In the morning, he took a cold shower, but Mrs. Zagreb’s front seemed merely to wait outside the shower curtain. It rested against his cheek as he drove to the train, read over his shoulder as he rode the eight- thirty-three, jiggled along with him through the shuttle and the downtown train, and haunted him through the business day. He thought he was going mad. As soon as he got home, he looked up her number in the Social Register that his wife kept by the telephone. This was a mistake, of course, but he found her number in a local directory and called her. “Your trousers are ready,” she said. “You can come and get them whenever you want.

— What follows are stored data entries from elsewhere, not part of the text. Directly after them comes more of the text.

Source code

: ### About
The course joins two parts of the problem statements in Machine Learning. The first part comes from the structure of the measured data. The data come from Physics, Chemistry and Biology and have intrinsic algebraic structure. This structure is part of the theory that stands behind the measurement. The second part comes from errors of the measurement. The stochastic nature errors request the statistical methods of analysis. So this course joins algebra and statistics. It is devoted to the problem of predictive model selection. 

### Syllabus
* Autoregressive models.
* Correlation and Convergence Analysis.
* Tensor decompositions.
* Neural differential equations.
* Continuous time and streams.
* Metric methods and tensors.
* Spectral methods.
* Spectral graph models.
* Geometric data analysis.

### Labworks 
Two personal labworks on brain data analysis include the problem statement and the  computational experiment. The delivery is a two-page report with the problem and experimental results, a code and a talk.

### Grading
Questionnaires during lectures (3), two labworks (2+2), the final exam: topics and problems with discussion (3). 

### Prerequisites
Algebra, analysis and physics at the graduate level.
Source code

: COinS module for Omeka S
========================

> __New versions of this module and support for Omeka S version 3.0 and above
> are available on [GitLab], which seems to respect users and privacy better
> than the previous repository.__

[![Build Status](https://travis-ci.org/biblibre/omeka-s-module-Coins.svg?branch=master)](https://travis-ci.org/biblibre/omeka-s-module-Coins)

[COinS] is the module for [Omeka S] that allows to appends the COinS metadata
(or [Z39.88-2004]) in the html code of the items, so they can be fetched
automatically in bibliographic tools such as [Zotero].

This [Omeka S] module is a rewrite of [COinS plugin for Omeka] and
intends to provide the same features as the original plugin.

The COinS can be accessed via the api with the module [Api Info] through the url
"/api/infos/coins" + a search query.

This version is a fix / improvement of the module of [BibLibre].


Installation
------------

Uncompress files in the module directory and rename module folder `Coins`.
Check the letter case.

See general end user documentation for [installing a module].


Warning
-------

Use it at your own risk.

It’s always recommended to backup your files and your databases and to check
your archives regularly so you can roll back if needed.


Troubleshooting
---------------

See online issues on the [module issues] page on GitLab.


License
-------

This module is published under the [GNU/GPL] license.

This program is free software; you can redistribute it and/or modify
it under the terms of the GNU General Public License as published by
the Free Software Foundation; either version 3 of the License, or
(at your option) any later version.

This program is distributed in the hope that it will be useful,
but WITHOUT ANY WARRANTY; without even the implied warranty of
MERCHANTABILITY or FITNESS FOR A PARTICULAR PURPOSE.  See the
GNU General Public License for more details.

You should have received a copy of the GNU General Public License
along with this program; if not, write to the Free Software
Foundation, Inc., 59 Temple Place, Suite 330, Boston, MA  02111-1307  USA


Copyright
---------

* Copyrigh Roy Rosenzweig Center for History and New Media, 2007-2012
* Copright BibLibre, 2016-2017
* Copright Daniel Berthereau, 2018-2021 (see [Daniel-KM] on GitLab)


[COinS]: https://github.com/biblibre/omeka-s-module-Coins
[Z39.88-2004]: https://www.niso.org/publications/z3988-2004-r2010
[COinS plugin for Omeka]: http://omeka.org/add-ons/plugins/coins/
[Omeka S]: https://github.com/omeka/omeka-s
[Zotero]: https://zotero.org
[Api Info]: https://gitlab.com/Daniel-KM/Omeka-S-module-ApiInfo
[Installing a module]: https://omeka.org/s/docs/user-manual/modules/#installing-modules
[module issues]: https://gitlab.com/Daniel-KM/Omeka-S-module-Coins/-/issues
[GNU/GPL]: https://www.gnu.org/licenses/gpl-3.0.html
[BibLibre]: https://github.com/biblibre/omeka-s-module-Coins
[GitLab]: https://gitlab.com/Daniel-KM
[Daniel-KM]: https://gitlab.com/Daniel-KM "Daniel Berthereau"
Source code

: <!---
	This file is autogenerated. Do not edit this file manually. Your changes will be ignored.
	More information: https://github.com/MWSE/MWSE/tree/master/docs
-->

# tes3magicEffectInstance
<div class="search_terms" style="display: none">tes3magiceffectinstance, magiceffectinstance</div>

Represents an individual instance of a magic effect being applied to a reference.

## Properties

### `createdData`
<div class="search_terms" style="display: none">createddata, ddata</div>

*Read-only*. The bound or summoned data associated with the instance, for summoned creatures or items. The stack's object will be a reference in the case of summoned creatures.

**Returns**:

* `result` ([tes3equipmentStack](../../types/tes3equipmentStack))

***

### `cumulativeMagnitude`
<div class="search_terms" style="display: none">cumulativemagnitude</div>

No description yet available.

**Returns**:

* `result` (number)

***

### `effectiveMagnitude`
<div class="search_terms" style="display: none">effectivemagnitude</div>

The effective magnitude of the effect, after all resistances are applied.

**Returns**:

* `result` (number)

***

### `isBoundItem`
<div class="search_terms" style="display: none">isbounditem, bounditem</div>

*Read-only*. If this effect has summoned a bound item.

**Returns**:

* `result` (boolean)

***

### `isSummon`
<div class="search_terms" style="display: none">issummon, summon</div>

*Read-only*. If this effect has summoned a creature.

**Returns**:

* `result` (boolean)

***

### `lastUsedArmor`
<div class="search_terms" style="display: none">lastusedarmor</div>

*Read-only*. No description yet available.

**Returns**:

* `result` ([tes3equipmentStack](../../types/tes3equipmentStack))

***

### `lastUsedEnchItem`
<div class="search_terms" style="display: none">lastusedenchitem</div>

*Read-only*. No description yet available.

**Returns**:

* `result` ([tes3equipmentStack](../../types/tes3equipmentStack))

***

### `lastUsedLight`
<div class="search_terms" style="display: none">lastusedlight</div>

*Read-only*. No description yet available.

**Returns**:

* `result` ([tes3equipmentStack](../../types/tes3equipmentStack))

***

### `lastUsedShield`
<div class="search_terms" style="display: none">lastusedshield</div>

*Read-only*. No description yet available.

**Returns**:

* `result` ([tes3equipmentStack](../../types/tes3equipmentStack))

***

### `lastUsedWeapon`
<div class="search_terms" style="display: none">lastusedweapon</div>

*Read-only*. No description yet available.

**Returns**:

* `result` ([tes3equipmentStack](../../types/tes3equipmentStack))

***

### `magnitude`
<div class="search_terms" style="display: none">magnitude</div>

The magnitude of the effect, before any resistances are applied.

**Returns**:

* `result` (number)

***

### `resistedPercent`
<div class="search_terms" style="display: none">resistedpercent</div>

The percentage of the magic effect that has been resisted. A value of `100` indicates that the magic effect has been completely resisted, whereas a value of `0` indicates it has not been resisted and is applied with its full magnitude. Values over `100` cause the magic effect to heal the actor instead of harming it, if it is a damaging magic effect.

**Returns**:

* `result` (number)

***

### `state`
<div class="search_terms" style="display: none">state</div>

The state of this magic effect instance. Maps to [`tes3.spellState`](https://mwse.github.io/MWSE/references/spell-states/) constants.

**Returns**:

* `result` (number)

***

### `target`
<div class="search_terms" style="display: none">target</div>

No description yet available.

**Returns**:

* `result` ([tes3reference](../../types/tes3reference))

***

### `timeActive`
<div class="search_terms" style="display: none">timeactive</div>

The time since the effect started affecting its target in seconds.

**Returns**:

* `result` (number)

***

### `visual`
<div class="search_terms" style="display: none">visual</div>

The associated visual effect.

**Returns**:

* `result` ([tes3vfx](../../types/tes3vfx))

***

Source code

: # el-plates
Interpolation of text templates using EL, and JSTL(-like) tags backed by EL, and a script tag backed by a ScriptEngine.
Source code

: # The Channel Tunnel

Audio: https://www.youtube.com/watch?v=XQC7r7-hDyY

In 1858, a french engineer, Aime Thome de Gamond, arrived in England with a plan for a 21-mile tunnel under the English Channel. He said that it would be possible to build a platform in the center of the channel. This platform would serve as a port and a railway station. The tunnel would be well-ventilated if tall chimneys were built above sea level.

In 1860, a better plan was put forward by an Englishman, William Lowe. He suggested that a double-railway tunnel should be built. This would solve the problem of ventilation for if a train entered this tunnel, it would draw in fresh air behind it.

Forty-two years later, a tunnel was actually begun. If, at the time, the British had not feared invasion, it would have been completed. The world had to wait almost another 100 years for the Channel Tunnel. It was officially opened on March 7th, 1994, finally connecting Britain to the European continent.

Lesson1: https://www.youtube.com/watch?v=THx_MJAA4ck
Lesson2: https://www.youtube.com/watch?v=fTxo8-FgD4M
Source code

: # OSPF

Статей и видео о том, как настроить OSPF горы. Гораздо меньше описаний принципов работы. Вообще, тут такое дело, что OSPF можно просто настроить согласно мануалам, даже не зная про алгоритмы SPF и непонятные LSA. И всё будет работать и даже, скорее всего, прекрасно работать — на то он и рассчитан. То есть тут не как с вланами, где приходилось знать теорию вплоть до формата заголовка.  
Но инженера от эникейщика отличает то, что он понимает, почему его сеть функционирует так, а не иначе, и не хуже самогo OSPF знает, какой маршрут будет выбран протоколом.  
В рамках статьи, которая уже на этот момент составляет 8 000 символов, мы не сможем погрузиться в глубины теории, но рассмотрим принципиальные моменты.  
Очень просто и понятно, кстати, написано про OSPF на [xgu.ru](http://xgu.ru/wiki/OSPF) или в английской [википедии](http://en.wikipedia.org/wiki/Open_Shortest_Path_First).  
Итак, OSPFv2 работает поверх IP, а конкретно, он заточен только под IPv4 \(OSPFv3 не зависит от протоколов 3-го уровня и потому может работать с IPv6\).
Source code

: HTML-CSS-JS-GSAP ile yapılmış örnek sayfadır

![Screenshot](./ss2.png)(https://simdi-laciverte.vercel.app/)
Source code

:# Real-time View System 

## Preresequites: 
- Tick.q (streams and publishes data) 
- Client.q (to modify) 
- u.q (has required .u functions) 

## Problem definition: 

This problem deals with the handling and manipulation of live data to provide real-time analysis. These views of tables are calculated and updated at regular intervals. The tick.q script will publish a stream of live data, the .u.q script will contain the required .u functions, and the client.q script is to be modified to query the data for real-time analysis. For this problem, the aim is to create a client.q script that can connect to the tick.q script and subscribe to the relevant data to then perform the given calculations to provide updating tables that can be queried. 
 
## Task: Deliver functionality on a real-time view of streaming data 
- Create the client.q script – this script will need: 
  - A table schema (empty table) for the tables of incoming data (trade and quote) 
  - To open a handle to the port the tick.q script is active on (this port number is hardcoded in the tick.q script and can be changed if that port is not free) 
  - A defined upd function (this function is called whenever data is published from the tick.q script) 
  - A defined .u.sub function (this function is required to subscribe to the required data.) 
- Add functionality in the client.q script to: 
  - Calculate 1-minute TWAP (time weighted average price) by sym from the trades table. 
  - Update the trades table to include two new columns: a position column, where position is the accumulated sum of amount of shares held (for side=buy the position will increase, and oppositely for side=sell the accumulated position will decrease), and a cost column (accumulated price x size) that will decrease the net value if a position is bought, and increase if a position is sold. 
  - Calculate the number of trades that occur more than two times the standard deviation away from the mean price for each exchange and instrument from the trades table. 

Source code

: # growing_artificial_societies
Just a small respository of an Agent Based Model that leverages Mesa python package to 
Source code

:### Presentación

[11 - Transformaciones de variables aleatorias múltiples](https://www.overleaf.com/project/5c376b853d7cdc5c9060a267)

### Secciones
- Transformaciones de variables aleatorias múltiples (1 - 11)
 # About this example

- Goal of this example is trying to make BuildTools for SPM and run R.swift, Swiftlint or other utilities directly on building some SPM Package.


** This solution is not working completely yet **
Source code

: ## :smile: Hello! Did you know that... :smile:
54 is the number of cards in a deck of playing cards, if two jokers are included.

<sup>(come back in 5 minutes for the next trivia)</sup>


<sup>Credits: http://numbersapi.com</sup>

Now, if you’d like.”
She called for him to come in. He found her in the living room, and she handed him his trousers. Then he was shy and wondered if he hadn’t invented the night before. Here, with his shyness, was the truth, and all the rest had been imagining. Here was a widowed seamstress handing some trousers to a lonely man, no longer young, in a frame house that needed paint on Maple Avenue. The world was ruled by common sense, legitimate passions, and articles of faith. She shook her head. This then was a mannerism and had nothing to do with washing her hair. She pushed it off her forehead; ran her fingers through the dark curls. “If you have time for a drink,” she said, “there’s everything in the kitchen.”